Just to piss Chris off, I say unless you land it in the kayak it doesn't count. I guess YaknFlies gets the cobia wager. ;0)



I guess I'm never fishing close to shore so getting there with a fish on has never been an option.



Just a comment on the club thingy. I have beat the holy crap out of sharks and not made a dent in their ability to fight/bite.

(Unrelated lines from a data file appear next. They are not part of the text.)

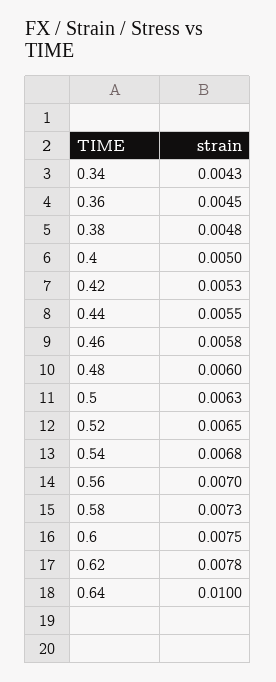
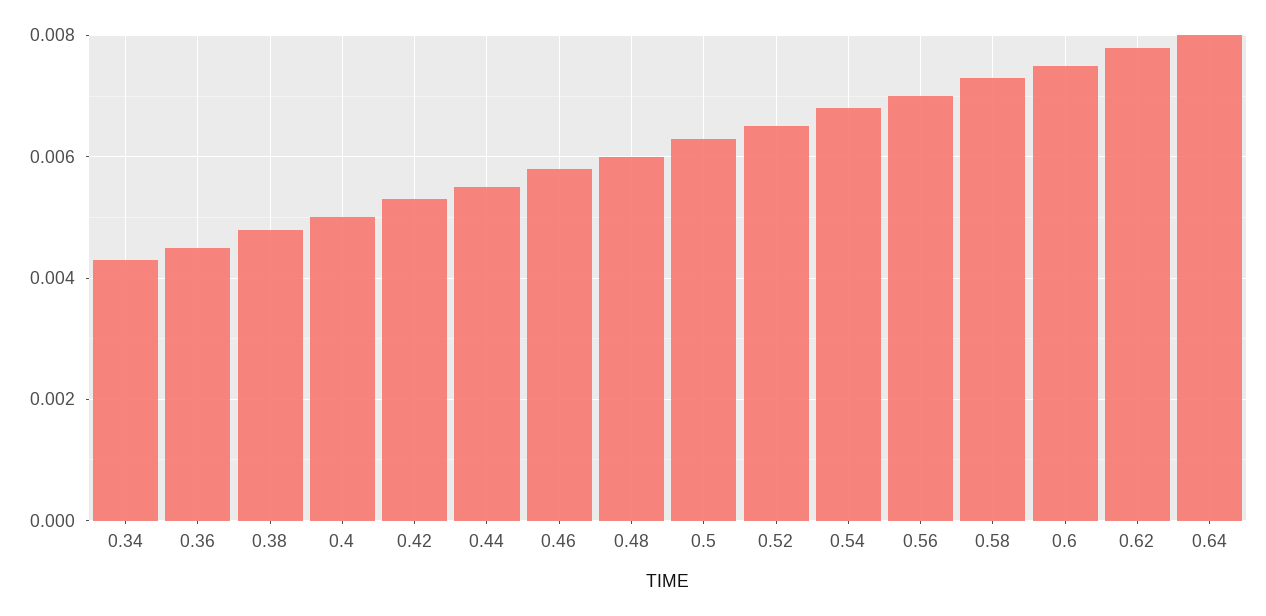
  {
    "0.34": 0.0043,
    "0.36": 0.0045,
    "0.38": 0.0048,
    "0.4": 0.005,
    "0.42": 0.0053,
    "0.44": 0.0055,
    "0.46": 0.0058,
    "0.48": 0.006,
    "0.5": 0.0063,
    "0.52": 0.0065,
    "0.54": 0.0068,
    "0.56": 0.007,
    "0.58": 0.0073,
    "0.6": 0.0075,
    "0.62": 0.0078,
-   "0.64": 0.01
+   "0.64": 0.008
  }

Someone once told me that they used to carry a small squirt bottle of cheap booze. They would squirt it on the gills of a big fish and it would instantly knock them out. I've never tried it. It could be a hoax but given the blood flow thru the gills it kind of makes sense that it would act quickly to make them drunk.


----------



## [email protected] (Mar 20, 2008)

If I brought a squirt bottle full of booze offshore I would never make it back...it would be too tempting! You are right Ted...yakflies deserves the wager after reading the rules on that thread...As long as Team Mayhem wins everything Im cool with it!


----------



## captken (Feb 24, 2008)

If some of the things boozed up women have done to me are any indication of what might happen with a drunk fish, I dang sure ain't going the booze route.


----------



## Sharker (Aug 6, 2008)

GAFF and BEAT!!! Hasn't failed me yet


----------



## NICHOLAS (Oct 18, 2007)

That flying gaff is the way to do it on big fish that will give you a beating. On a big king I will gaff him in the gills and just hold him on the side of the boat to let it bleed down for a while. It works very good.


----------



## Chris V (Oct 18, 2007)

I too have heard or read the whole booze in the gills thing but haven't tried it and to be honest, never will. I've never been that afraid of a fish to start resorting to things such as "lets get them drunk first". This all sounds like the makings of a date rape, not landing a fish.


----------



## Jhoe (May 4, 2009)

> GAFF and BEAT!!! Hasn't failed me yet
> 
> 
> 
> Catch, Tag, Release! [USA FLAG]




that made me laugh


----------



## Sharker (Aug 6, 2008)

LOL, well played, that only applies to sharks


----------



## illforwill (May 26, 2009)

i will usually just gaff the fishclose to the peck finand gills andsling them in the bow unless its a 30# plus fish thenthe decision will be made on the spott nut i not scared of taking a beating unless its from a cob they can do some damage


----------